Wednesday, May 29, 2013

An ExtraOrdianry Bus Ride

Since returning home, I have been riding in air-conditioned cars with leather seats on smooth paved roads with cross walks and traffic lights but for some reason, my mind keeps wandering back to the roads of Ghana. Back to the last day, when I rode the school bus home with the students. Sometimes, I find that experiencing an ordinary event in a life very different from my own can have an extraordinary impact on me. 


It started out as an ordinary day at the children's center.

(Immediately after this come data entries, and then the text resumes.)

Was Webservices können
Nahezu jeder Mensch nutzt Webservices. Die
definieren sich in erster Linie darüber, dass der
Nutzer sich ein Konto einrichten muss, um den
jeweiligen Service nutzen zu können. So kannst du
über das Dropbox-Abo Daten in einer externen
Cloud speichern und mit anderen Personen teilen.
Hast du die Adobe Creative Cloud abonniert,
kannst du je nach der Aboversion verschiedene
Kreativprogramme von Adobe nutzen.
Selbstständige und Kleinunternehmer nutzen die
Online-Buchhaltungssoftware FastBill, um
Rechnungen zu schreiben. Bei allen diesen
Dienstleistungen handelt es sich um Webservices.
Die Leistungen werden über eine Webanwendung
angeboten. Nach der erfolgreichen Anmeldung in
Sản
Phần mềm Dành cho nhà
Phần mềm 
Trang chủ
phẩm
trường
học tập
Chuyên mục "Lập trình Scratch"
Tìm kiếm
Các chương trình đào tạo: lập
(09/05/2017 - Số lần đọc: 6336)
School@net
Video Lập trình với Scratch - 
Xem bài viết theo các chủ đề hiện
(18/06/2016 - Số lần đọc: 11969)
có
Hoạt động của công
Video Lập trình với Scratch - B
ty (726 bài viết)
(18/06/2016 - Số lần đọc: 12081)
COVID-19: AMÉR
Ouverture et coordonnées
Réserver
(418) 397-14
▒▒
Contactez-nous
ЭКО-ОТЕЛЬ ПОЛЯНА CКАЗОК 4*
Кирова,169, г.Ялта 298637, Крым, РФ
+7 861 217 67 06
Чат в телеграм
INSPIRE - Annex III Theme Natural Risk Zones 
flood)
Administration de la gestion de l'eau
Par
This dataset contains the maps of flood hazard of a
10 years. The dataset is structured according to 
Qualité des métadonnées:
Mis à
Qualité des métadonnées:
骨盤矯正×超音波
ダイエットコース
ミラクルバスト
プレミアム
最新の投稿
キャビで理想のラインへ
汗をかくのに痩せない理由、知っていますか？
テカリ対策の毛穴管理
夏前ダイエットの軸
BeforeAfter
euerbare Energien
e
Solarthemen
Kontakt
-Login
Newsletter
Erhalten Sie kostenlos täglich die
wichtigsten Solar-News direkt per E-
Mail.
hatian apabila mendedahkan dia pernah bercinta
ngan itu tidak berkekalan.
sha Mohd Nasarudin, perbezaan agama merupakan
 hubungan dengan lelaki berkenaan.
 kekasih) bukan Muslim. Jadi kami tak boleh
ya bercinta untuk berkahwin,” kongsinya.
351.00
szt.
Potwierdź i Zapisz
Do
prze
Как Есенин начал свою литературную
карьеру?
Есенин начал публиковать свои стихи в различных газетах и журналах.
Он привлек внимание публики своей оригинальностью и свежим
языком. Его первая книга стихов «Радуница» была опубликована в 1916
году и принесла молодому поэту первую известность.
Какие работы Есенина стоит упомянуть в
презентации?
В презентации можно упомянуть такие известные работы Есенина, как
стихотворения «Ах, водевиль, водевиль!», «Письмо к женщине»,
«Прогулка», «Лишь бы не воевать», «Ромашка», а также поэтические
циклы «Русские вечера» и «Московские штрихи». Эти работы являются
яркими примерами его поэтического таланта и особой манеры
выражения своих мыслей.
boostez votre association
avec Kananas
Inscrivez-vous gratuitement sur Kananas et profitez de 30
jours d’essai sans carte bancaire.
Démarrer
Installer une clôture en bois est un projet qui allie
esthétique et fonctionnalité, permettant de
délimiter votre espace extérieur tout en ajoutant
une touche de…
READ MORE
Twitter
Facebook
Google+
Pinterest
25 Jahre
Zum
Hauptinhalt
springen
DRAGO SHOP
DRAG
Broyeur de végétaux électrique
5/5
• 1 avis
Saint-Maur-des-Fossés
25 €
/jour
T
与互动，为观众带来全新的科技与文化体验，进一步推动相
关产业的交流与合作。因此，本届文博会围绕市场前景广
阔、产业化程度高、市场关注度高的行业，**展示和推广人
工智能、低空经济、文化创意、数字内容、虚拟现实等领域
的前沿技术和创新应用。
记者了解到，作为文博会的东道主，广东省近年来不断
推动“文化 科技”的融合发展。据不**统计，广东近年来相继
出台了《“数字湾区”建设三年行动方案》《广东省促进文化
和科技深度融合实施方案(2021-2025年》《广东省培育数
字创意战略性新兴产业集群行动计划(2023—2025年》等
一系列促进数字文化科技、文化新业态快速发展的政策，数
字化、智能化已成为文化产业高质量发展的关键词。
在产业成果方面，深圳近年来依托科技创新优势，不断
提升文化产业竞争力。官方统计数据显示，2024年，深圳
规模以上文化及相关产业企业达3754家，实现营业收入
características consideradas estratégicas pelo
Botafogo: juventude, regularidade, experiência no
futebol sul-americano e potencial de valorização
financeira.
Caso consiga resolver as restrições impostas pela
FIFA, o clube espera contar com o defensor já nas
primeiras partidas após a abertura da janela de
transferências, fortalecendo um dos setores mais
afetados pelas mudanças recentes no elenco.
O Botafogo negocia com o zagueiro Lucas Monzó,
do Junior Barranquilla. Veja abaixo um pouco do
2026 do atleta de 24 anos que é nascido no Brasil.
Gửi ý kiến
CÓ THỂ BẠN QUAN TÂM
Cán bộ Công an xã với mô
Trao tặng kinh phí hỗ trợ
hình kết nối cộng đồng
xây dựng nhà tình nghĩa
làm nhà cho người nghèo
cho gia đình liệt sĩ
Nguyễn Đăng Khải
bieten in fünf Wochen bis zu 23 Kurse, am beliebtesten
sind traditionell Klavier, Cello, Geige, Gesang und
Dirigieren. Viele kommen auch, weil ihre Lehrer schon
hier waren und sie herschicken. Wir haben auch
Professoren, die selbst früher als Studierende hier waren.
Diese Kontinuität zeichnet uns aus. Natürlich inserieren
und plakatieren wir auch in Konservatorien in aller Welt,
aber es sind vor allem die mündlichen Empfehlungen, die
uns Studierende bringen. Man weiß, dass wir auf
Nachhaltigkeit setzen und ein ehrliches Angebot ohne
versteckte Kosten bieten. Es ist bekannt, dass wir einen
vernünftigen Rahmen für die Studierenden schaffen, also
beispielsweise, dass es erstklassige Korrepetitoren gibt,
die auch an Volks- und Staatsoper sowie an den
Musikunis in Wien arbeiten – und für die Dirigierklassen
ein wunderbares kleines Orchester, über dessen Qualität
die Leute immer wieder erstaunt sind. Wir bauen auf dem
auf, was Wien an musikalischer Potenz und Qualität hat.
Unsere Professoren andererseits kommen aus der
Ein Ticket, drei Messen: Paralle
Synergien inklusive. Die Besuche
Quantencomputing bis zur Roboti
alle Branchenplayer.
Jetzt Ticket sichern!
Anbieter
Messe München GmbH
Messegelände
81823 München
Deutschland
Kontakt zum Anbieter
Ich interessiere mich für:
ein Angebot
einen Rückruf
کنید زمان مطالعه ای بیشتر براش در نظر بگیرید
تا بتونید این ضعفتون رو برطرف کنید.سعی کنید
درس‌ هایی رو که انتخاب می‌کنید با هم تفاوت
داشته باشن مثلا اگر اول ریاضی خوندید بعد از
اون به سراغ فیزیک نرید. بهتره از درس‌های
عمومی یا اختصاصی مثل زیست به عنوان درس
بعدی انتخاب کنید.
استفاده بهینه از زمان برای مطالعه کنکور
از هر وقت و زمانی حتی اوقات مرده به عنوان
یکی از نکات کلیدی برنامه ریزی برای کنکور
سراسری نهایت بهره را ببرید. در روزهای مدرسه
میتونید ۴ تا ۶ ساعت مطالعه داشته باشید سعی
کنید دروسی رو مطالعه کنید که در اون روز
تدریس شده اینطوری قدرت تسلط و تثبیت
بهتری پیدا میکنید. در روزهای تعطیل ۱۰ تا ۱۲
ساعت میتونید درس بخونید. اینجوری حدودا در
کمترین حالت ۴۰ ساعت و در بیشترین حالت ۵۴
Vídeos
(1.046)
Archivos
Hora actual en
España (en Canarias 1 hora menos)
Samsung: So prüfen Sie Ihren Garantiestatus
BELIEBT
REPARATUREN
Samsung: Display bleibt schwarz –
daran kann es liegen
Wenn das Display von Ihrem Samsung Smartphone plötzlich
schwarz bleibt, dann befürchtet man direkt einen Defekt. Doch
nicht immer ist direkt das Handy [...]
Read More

I noticed some goats napping under the bus and later saw a child on the roof cleaning it. Both sights I don't think I'd see back home.



Part of the purpose of my trip was to interview Billa for the children's book I am writing about his life and the school he started "Under the Mango Tree". I plan to illustrate the book with my oil paintings. I am hoping the book sales will help raise funds for the center as well  as enlightening children to what life is like for children in other parts of the world. Hopefully, gaining an appreciation for all the benefits we have living here in the US. There is a huge difference in being an underprivileged child in the US and being underprivileged in other parts of the world where there are no free public schools, no soup kitchens, no homeless shelters and no free lunch programs at school.

After I interviewed Billa, I wanted to see the famous Mango Tree and take some reference photos so we decided to hop in the bus with the kids and ride to Labadi where many of the children lived and where Billa started it all. This was the simple ride I will never forget.




I climbed in the back with the kids. The front was already filled with the driver, two college age volunteers, and a few other local woman. Plus, being with the kids was the best part of the ride. I felt like I was one of them. I was experiencing an ordinary ride how from school just like they were.




 The kids sat there patiently waiting in sweltering heat until every last inch was full. Some stood, some sat on laps but no one complained. I can honestly say I have never been that hot or thirsty before. 


The last in was Billa and a man I didn't know who hung off the back. At the first junction he hopped off (I think he was just catching a ride) and then we closed the door tighter. 



I wasn't the only one who was hot. I noticed little beads of sweat on the kids faces too. I couldn't stop looking at the adorable little boy standing in front of me. He looked like a doll with those big beautiful brown eyes. The roof was rusty and the seats were worn down to the foam but without this bus the kids would have no opportunity at all to go to school



Periodically, as we went along, one of the adults would hit the roof of the van to indicate for the driver to stop. We bumped up and down on a deeply rutted dirt roads, past various types of homes and stores. I saw some assembled from scrap wood and discarded sheet metal, some colorfully painted shipping containers, vibrant purple and green one room structures raised off the ground on blocks resembling a backyard playhouse or a garden shed, as well as the the occasional large cement house behind a tall wall covered in razor wire. I wondered how it felt to live in those houses or behind that wall.


The bumpy ride didn't stop this little one on my row from taking a nap.



Eventually groups of kids got off on dirt roads crowded with more closely built structures fit like a puzzle of wood, concrete and metal. Together or alone the children avoided cars, goats, trash, chickens and open sewers ditches. 



At no point did the traffic stop for the children. At this point I told Billa and the other teacher about our large yellow school buses with flashing stop signs to stop traffic and crossing guards to help the children safely cross the street. The teacher said he had seen that in a movie once. 


There were no groups of parents waiting at the stop like I often see at home. It would seem bizare to mention now that where I live mothers often wait in their air conditioned cars to drive their children home from the bus stop at the end of their street.


Children in Ghana are very independent from a very early age. Even at recess they run off  and play throughout the village with no adult supervision and all come back to class promptly when the bell is wrong.



When the bus parked here in Labadi, the last group of kids got out, waved goodbye and wandered off to their homes. Each time I travel the world and experience someone's ordinary life I come back with fresh eyes on my own world. In some ways it is better and some ways it is not. Sometimes I look at a simple little thing like turning on a tap and getting clean water just the right temperature and am grateful. Sometimes I pause at the TV and shake my head in disbelief as a show talks about the newest plastic surgery to remove the wrinkles on the back of your elbow. Really? Really? Ridiculous! There are children sleeping on the floor with no fresh water to drink and people are spending good money looking for happiness in smooth elbows.  You won't find it there. To that I say, cover up your wrinkled elbows with a flowery top and come with me to Africa. I have never been happier or had a more clear perspective on what is important. 

Umbuntu, it's better than Botox!


I will save my tour of the mango tree, another profound adventure for another day.